[Prompt] Go through the material and copy each line that includes "Hospitality".

[Raw data]
##############################

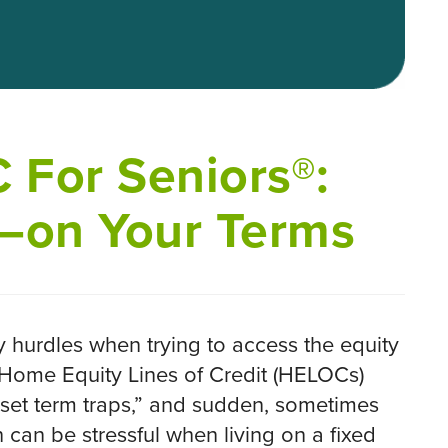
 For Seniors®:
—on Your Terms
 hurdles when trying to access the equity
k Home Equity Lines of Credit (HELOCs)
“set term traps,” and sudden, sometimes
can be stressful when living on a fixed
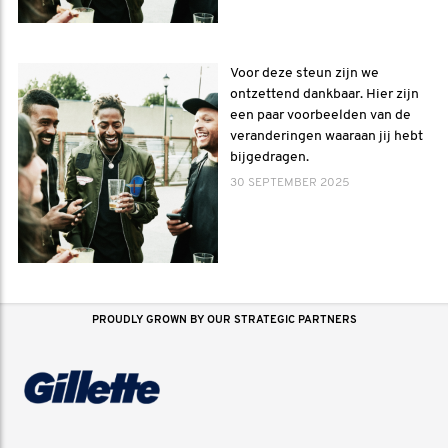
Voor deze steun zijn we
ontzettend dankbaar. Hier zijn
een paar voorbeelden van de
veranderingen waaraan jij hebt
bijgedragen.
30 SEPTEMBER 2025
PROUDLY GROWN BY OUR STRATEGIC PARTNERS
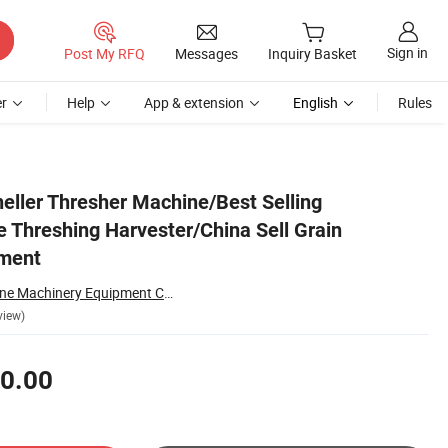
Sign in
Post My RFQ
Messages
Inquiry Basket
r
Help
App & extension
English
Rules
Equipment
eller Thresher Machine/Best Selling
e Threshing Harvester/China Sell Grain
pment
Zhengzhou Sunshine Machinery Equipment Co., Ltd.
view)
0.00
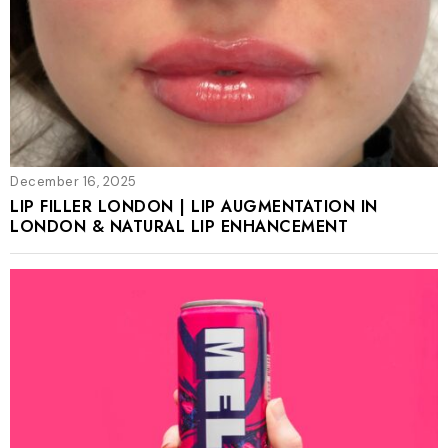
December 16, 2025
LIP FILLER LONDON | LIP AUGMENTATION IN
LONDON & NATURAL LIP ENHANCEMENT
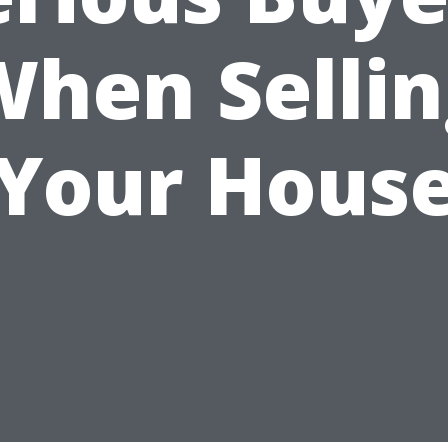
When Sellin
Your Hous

##############################

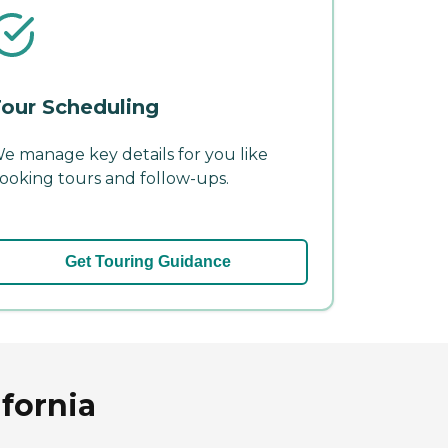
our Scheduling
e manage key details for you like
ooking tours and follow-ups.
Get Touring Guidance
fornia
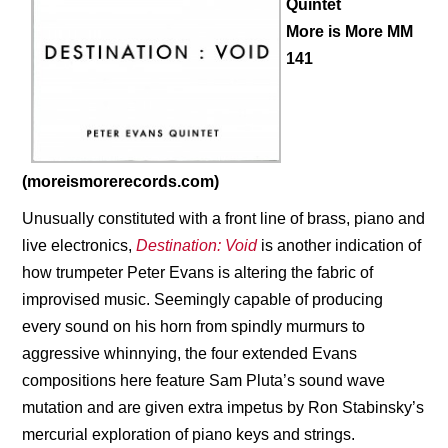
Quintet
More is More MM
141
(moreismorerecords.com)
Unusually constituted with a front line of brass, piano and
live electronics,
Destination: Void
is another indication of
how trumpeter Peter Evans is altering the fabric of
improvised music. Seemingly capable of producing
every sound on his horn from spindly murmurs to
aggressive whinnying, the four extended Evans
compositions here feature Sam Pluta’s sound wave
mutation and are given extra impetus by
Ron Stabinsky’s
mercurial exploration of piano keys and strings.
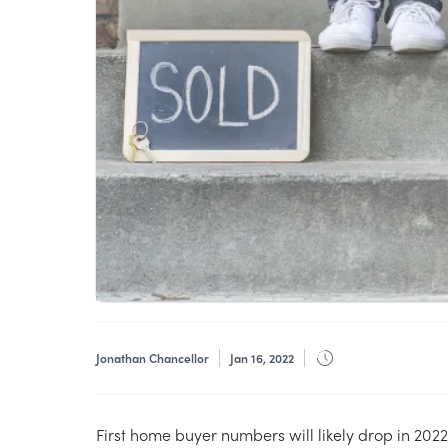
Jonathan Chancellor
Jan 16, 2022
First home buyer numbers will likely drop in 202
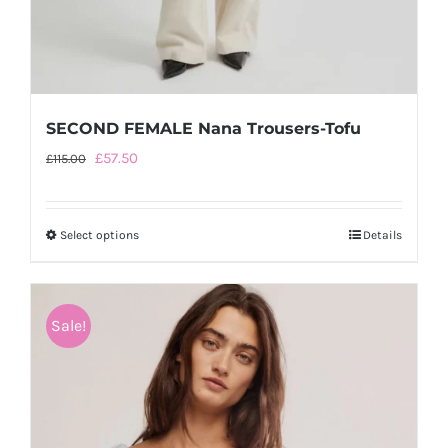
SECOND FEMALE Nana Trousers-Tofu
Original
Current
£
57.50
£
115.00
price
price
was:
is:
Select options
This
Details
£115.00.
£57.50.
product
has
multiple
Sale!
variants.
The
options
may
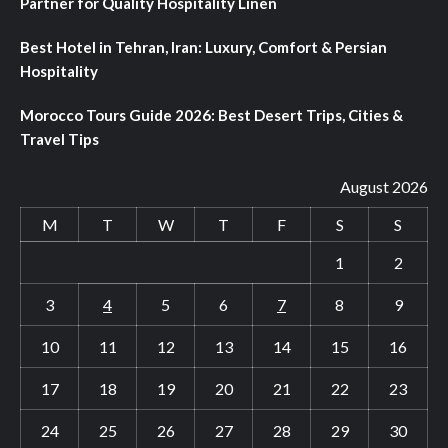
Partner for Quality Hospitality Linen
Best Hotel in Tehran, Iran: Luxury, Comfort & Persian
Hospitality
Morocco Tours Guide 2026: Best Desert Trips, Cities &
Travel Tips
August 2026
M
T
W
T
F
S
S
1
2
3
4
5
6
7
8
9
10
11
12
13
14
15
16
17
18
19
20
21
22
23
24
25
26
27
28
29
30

##############################

[Problem solution]
Partner for Quality Hospitality Linen
Hospitality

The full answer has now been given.